Ex-BOE’s King Gauges World Interest Rate on Academia ReturnSimon Kennedy
Former Bank of England Governor Mervyn King has returned to his academic roots with a study that aims to estimate what the world’s interest rate is.
Published this month by the National Bureau of Economic Research, the working paper by King and David Low of New York University sought to explain how to measure inflation-adjusted interest rates in a global capital market.
Using yields on 10-year bonds across most of the Group of Seven nations, they calculated that the world real rate of interest was 0.605 percent in the final quarter of 2013. Weighting to account for different gross domestic products, it was 0.539 percent. The rates were negative as recently as the second quarter of last year, declining from almost 5 percent in 1992 and about 2 percent before the global financial crisis.
King, who lists the U.K.’s House of Lords as his contact address on the paper, has been working as a visiting professor at NYU since stepping down as the head of the U.K.’s central bank at the end of June after a decade.
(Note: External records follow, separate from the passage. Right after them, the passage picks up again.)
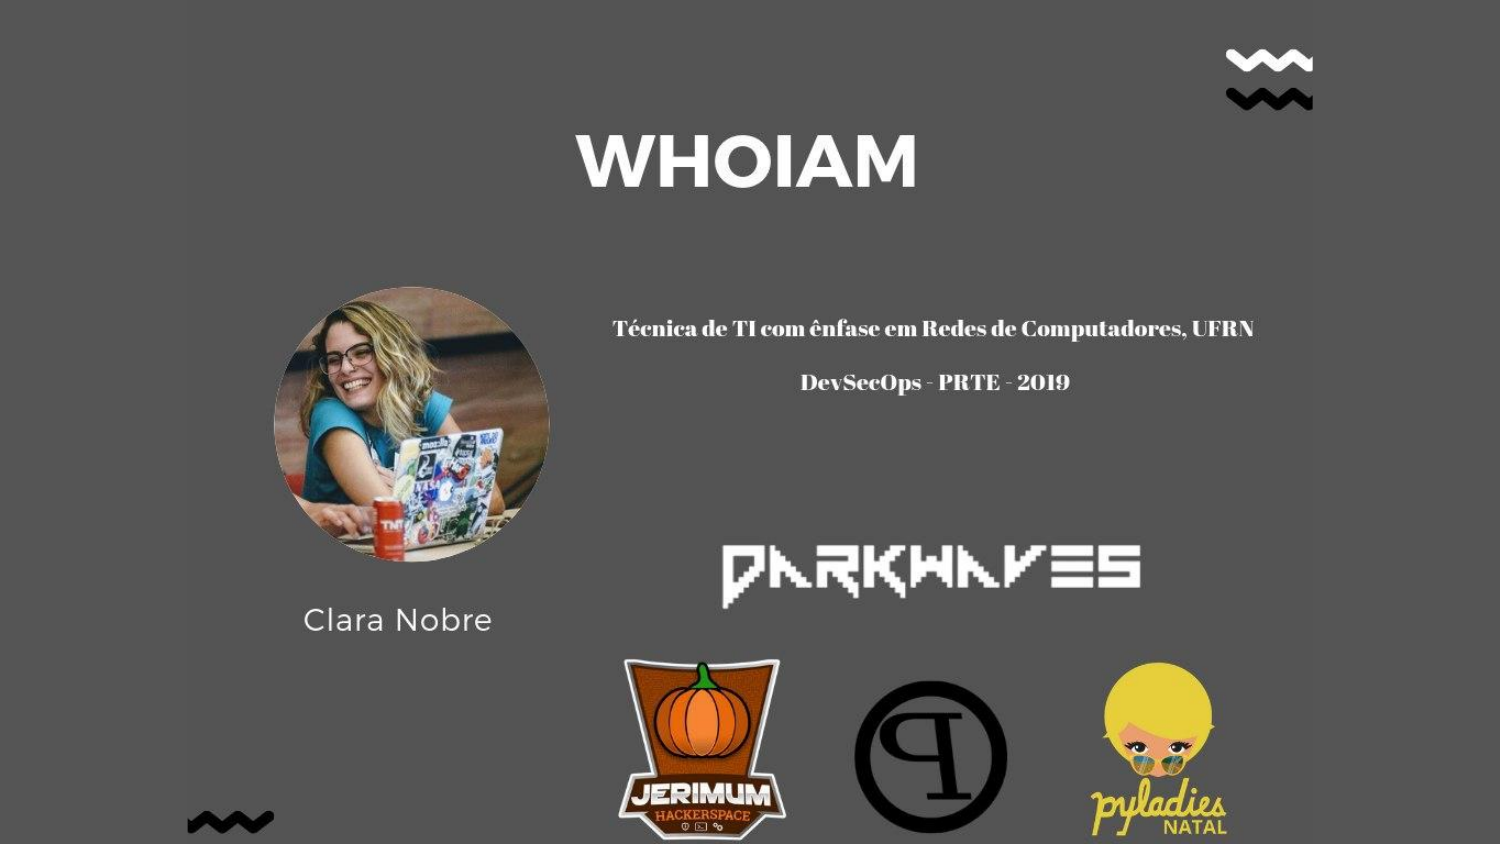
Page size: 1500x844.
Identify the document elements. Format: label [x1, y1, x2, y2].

text_box [187, 0, 1313, 844]
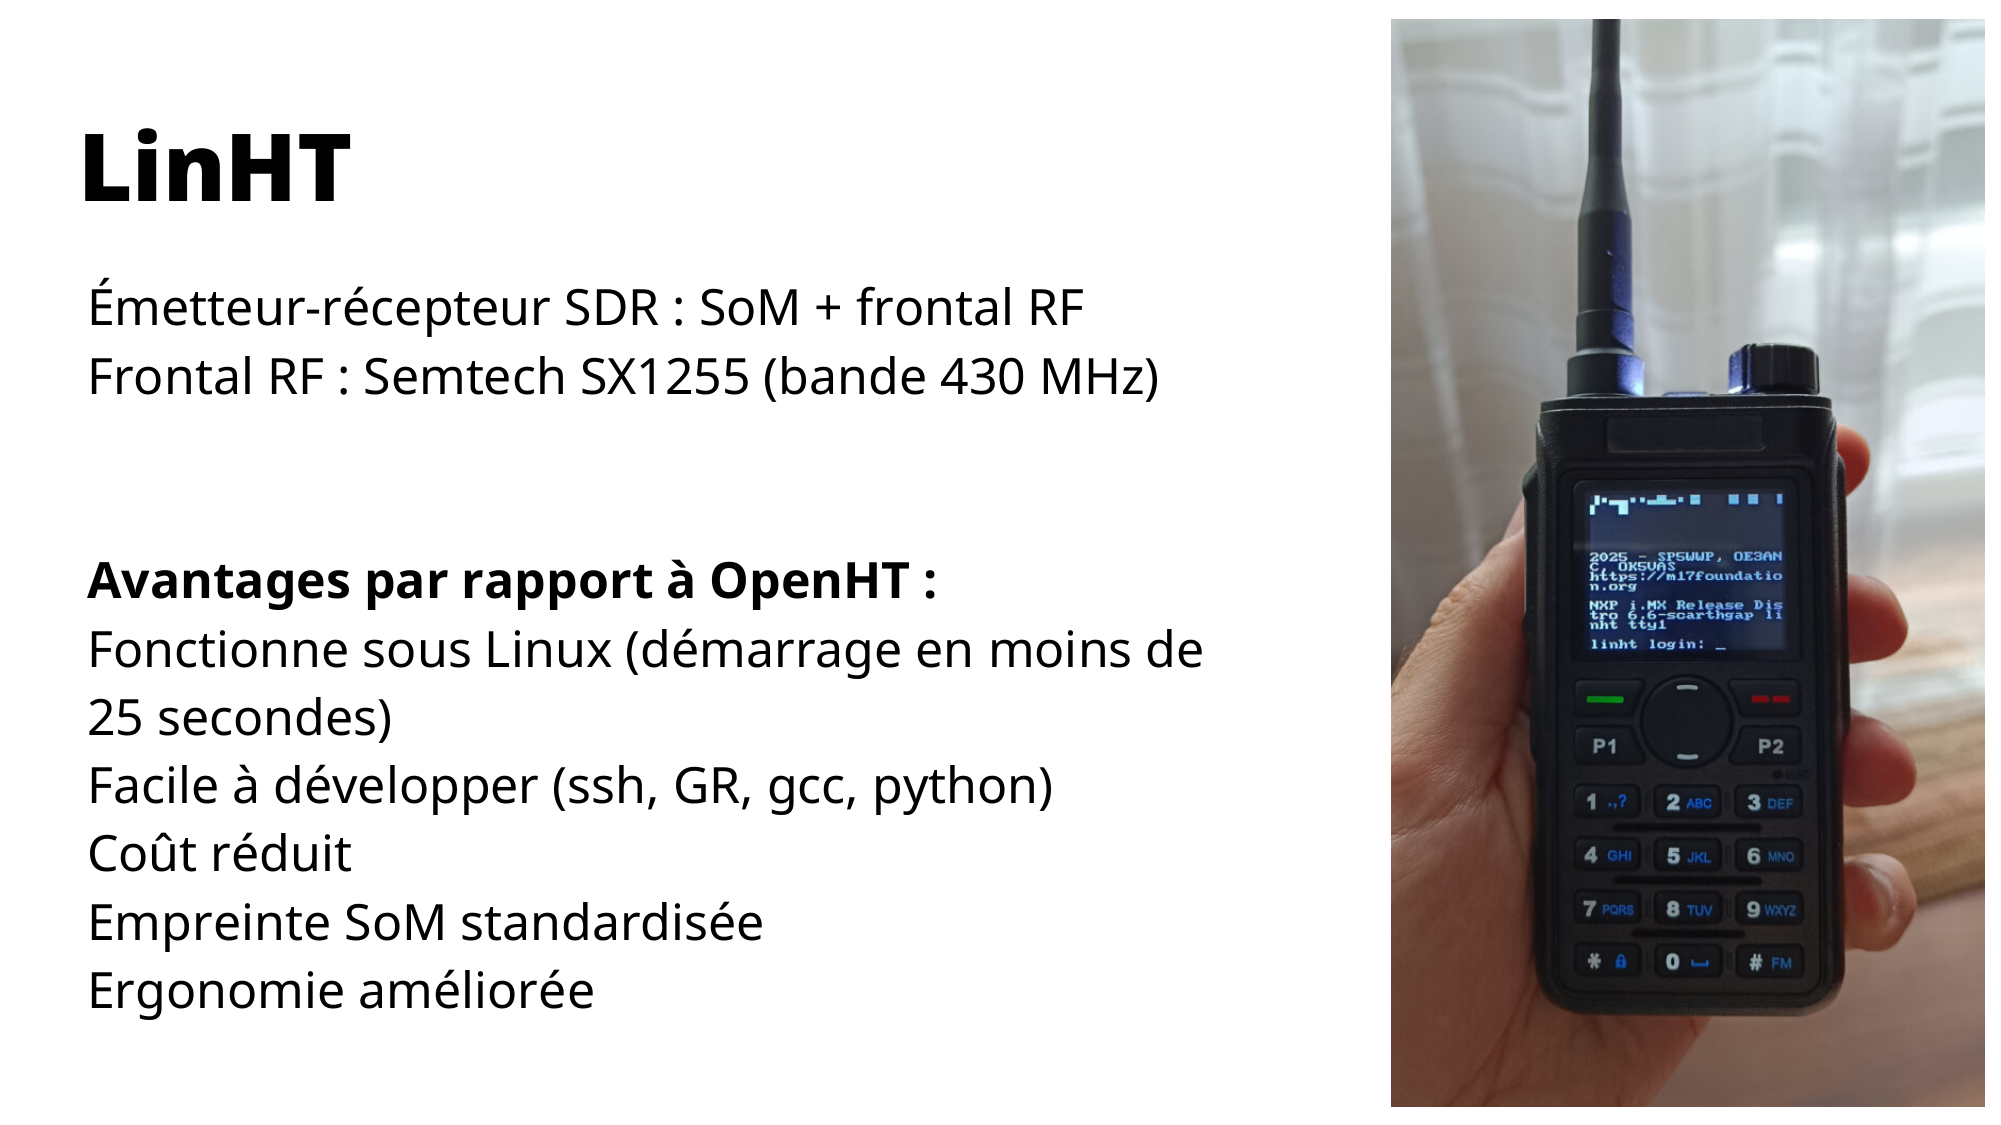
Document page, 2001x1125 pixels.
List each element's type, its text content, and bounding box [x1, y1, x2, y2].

text_box LinHT [78, 101, 1202, 234]
picture [1391, 19, 1985, 1107]
text_box Émetteur-récepteur SDR : SoM + frontal RF Frontal RF : Semtech SX1255 (bande 430 MHz) Avantages par rapport à OpenHT : Fonctionne sous Linux (démarrage en moins de 25 secondes) Facile à développer (ssh, GR, gcc, python) Coût réduit Empreinte SoM standardisée Ergonomie améliorée [87, 272, 1391, 1066]
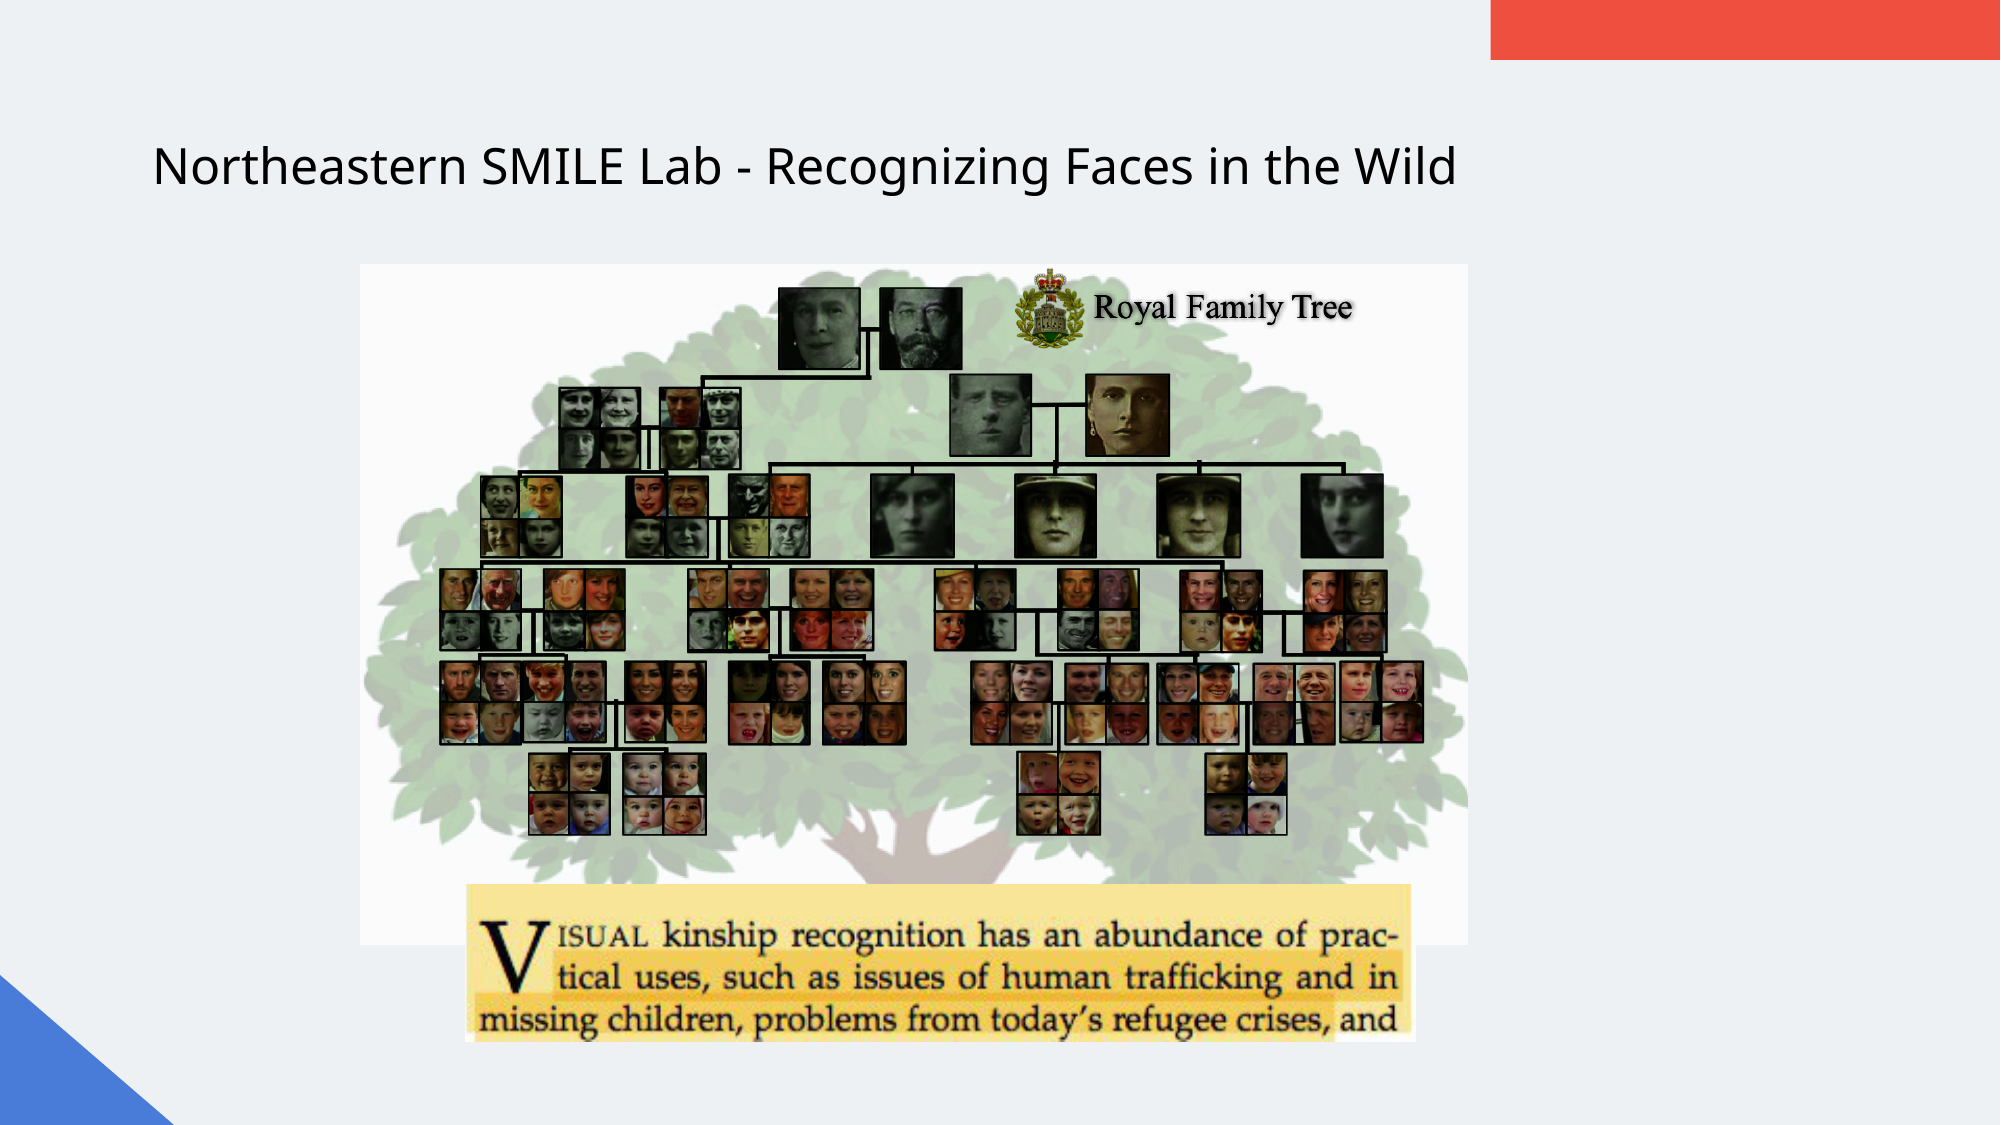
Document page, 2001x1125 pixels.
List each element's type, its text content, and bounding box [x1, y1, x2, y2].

text_box [1490, 0, 2000, 60]
picture [360, 264, 1468, 1042]
text_box [0, 974, 174, 1125]
title Northeastern SMILE Lab - Recognizing Faces in the Wild [137, 59, 1863, 278]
He also serves as a “distinguished visiting fellow” at the Council on Foreign Relations.
The working paper resumes King’s contributions to academia. Prior to joining the Bank of England as its chief economist in 1991, he studied and taught at universities including the London School of Economics, Harvard University and Massachusetts Institute of Technology. At MIT, he shared office space with Ben S. Bernanke, who this month joined the Brookings Institution in Washington after stepping down as chairman of the Federal Reserve.
King, 65, has limited his public comments since passing the BOE governorship to Mark Carney, telling an audience in Chicago in October that the sustainability of economic recovery was uncertain and that “hubris in the banking sector” helped undermine the financial system. In a radio interview broadcast this month, he identified “The Prince” by Niccolo Machiavelli as his favorite book.
The research may be of interest to Carney after he told the World Economic Forum’s annual meeting last month in Davos, Switzerland, that central banks have to work out where the so-called equilibrium rate of interest is and how far they have to keep their benchmarks below it “in order to provide the exceptional monetary policy stimulus that is still required to maintain momentum.”